Al-Akhbar also regularly features the gurglings of one Assad AbuKhalil, who "teaches" unfortunate students at a school called California State University, Stanislaus (no, I've never heard of it either). AbuKhalil is quick to condemn anyone and everyone of being a traitor, Zionist, imperialist stooge, or lackey, and every other epithet imaginable.

 

 

Yet it was recently revealed that, some years ago, the US Central Intelligence Agency may have paid him to do something. He issued a denial, in which he asserted that he had never been an employee of the CIA. One plausible explanation, given what's known and what can be inferred from his own statements, is that some while back the CIA may have paid him to give one or two unclassified briefings. There is no reason to be embarrassed about that, except given what he and his newspaper would have said about anybody else who had done that makes admitting a simple and otherwise banal and straightforward truth quite impossible.

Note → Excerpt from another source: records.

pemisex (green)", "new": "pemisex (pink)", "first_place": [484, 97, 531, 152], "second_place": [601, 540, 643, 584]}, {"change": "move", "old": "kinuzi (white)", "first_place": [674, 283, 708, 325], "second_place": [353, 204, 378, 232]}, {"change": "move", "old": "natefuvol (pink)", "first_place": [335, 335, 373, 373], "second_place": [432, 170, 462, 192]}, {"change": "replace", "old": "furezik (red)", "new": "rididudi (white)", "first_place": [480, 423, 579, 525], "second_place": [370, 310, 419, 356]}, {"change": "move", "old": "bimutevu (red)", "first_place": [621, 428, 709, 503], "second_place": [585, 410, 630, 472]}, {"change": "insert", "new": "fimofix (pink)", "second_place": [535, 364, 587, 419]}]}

AbuKhalil threatened to sue everyone in sight, but of course he didn't. And he won't. Because he would have to submit to discovery and there may be something there, even though no one thinks he was a staff employee of the CIA. But given the attitudes he and Al-Akhbar peddle, is this not the very height of hypocrisy? These are the people who put themselves in the vanguard of the attack on Hanin Ghaddar for giving a public talk at an established Washington think tank on a serious topic, and carefully arranging things to remain within the confines of Lebanese law?

So everybody involved in this campaign of bullying and intimidation against Ghaddar should be on notice. First, she has an extensive national and international base of support. The world is watching. Second, she has bravely vowed to continue her journalism and commentary undaunted by these outrageous scare tactics and abuses. Third, those who are attacking Ghaddar – who did not in fact violate any laws or norms – are shills for mobsters and murderers of the first order, who are guilty of some of the worst crimes imaginable.

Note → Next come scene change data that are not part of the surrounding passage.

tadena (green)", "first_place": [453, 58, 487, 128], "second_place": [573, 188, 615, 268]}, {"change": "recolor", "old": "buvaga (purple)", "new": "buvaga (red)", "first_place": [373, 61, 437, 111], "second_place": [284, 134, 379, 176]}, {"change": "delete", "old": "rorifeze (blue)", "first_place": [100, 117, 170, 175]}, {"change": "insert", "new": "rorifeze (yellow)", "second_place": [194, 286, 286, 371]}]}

And fourth, and most importantly, it's obvious that this entire outrageous attack on Ghaddar is prompted by a sense of desperation  on the part of Hezbollah and its lackeys, and an intensified impulse to try to squash any dissent within the Shiite community. That's because such dissent is growing, and the reputation of the organization, even in its main constituency, is rocked to the core for dragging the Lebanese Shiites, and the rest of the country, into its reckless intervention in Syria.

Hezbollah is clearly scared, and with good reason. The cowardly bullying of an independent-minded and serious journalist – who, thankfully, refuses to be intimidated – could not provide a clearer sign of incipient panic in the self-appointed "Party of God." So, back off and don't you dare think about going a step further.